Harding is a leading supplier of lifesaving equipment and services for maritime installations and ships. The move will provide Palfinger with new products for its marine division and add to its international service network.

The acquisition has been approved by the Palfinger board and is subject to the positive outcome of the due diligence audit and final negotiations, if all goes well the deal will take place in a matter of weeks.

Harding is based in Seimsfoss, Norway, with operations in 16 countries, around half of its revenues are derived from support services, its main products are lifeboats, rescue boats and davits. Key market sectors include oil and drilling companies as well as shipyards for deep-sea vessels, tankers, container ships and passenger ships.

The Harding Group was created in 2013 when Herkules acquired Schat-Harding and Noreq and merged the two under the Harding brand. The company has around 800 employees with revenues last year of €140 million.

Palfinger chief executive Herbert Ortner said: “With Harding, both the portfolio and the service network offer numerous synergies and there is hardly any overlap.
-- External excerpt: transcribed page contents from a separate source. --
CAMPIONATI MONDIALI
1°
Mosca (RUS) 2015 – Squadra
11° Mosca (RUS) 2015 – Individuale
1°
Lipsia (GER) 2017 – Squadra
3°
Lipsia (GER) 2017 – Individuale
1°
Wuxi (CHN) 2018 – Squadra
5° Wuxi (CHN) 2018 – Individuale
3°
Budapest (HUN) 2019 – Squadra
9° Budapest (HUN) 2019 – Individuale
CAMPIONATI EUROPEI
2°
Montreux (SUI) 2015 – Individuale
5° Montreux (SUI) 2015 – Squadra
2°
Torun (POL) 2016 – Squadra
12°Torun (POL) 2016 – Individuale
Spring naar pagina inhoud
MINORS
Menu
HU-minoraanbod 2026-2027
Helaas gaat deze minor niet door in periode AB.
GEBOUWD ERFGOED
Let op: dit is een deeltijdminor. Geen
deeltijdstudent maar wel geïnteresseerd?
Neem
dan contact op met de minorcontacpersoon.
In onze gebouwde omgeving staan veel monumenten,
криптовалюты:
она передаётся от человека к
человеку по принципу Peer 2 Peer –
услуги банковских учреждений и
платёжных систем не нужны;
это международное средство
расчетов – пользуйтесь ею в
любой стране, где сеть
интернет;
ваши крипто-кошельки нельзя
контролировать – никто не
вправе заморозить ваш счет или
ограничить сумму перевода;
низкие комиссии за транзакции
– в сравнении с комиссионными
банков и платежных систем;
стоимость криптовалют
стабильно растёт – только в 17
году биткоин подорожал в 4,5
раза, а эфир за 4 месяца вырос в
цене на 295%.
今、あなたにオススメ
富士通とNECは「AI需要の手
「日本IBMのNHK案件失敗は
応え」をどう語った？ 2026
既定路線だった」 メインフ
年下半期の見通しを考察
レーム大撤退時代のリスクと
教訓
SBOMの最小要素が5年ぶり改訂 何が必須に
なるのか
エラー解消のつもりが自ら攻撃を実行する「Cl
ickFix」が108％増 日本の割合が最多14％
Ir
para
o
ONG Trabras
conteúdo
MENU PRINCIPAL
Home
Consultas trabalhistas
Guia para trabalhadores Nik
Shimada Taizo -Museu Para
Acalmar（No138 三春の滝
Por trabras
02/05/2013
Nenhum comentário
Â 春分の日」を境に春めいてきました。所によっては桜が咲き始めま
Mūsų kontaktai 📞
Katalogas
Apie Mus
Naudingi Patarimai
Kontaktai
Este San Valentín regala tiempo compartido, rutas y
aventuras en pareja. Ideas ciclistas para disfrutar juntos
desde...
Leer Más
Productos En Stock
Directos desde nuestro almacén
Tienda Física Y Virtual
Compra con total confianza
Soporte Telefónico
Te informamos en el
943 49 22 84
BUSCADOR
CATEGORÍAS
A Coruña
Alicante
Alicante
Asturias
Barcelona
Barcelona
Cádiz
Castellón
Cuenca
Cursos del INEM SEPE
Together, we will become the market leader in lifesaving equipment. Due to the excellent structure of Harding’s service business, Palfinger Marine will be less dependent on the oil price and investment propensity of the oil industry”.

Palfinger Marine supplies articulating marine cranes, deck equipment and handling solutions including Dreggen and Norwegian Deck Machinery. The company already operates in Norway, but its service business for marine solutions is not as strong as it could be.

This will be Palfinger’s largest ever acquisition and will double its marine division to a business with revenues of €300 million or over 20 percent to the group revenues.